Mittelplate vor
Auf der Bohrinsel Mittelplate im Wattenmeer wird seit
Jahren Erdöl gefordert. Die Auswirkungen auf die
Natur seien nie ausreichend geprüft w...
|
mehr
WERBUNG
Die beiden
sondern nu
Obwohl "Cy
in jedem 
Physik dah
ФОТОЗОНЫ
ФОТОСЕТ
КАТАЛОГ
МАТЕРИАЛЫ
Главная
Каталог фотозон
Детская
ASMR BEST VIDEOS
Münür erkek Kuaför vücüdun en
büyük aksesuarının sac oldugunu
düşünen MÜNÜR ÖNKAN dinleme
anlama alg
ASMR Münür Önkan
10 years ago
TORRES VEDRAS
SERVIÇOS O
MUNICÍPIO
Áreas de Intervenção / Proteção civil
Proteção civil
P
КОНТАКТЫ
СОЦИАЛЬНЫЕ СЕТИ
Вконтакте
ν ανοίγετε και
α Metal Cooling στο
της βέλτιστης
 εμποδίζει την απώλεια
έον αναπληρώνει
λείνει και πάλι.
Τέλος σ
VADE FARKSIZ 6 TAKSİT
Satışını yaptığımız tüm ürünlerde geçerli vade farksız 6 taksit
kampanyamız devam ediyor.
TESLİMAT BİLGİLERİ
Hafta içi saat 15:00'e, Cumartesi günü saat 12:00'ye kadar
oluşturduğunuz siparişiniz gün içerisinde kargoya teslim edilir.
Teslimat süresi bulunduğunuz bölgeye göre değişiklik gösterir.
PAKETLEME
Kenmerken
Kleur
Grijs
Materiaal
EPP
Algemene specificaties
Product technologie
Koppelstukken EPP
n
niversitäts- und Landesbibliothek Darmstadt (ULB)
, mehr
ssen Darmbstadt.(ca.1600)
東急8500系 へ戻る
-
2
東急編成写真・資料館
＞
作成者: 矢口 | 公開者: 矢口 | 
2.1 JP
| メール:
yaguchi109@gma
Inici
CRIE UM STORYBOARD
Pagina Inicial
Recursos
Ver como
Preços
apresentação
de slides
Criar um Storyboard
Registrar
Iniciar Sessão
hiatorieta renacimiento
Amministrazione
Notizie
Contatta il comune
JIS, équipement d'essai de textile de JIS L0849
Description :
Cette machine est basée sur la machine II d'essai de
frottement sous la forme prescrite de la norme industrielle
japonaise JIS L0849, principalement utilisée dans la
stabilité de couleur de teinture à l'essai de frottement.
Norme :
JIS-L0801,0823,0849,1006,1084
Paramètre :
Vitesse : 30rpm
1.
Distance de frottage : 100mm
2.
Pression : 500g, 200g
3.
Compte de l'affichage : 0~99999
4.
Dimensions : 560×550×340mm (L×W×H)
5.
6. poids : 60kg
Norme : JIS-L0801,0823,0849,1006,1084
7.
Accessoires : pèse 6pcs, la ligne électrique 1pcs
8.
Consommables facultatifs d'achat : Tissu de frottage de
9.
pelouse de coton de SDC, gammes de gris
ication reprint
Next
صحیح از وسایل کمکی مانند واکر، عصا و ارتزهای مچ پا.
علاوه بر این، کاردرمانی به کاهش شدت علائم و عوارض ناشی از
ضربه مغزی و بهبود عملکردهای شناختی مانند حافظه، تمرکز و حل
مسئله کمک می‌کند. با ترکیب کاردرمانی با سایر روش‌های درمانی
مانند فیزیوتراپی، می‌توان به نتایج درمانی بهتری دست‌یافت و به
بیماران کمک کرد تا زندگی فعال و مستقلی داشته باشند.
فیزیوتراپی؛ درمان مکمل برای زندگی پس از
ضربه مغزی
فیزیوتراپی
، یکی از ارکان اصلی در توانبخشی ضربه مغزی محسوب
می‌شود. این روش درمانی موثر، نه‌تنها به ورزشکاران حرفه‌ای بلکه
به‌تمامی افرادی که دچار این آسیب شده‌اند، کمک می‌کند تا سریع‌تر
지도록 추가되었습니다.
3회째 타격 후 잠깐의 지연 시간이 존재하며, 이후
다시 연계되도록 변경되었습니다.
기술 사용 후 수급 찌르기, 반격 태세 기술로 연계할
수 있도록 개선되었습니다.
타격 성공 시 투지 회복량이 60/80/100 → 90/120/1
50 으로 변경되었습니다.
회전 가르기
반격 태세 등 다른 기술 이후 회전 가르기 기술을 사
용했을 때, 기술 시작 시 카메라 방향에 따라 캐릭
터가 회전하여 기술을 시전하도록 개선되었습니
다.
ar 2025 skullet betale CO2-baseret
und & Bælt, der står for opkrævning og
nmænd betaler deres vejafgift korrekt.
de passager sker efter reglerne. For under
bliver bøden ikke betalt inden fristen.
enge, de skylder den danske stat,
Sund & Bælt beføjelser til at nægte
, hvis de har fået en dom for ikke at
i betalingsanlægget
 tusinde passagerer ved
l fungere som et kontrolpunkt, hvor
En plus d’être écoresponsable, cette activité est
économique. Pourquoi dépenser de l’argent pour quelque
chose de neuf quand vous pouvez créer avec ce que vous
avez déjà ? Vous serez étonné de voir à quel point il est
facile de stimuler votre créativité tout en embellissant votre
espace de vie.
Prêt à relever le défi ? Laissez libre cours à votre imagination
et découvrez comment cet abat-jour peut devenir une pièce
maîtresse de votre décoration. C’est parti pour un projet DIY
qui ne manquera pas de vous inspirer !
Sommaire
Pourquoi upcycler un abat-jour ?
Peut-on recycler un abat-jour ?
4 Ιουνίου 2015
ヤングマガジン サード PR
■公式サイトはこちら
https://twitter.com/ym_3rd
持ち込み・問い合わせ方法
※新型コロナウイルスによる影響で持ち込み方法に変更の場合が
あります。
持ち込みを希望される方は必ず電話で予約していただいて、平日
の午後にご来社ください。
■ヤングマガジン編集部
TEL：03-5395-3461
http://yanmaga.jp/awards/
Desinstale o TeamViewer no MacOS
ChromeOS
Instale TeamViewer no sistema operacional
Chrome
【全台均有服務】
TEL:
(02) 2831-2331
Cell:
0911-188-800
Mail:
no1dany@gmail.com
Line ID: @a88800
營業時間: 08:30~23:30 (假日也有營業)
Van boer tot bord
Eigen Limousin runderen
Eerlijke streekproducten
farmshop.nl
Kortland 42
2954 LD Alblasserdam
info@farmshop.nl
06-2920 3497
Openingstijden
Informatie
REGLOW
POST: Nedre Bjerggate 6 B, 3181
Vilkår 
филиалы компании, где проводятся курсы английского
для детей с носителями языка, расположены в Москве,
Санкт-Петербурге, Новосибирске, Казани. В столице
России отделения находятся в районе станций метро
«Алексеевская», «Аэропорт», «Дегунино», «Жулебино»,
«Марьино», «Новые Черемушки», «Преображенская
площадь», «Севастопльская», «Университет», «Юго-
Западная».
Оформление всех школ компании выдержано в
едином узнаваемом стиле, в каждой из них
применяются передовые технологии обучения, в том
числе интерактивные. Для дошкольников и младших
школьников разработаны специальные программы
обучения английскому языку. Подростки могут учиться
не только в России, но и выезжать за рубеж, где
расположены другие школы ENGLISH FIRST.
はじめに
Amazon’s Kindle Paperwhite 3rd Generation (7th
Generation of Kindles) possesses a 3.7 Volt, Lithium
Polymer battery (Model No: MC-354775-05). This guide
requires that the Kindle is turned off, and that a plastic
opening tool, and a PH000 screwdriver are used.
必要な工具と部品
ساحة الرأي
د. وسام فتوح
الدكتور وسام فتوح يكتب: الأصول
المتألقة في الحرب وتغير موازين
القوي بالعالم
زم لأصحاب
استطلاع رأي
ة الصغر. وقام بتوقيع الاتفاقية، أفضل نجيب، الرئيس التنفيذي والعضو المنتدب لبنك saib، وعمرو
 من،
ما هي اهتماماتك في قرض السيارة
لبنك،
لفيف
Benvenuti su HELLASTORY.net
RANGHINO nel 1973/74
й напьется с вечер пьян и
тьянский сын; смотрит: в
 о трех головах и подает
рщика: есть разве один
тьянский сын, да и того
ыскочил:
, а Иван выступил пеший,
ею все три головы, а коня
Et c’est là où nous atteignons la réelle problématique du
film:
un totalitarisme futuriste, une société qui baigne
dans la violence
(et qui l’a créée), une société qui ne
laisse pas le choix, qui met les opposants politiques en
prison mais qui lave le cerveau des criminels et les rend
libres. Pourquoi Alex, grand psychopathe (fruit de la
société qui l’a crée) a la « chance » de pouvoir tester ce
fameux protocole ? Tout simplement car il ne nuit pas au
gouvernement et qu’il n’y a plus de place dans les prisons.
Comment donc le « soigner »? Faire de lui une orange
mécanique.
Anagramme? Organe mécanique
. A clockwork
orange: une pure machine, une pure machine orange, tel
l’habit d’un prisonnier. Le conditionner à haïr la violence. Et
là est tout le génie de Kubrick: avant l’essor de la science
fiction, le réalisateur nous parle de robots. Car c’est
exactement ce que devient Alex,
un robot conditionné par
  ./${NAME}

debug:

------------------------------------

**WHAT YOU NEED TO DO**
Go over the records above and tally the lines with the word "violence" in them. Give the number alone.

**TASK RESULT**
2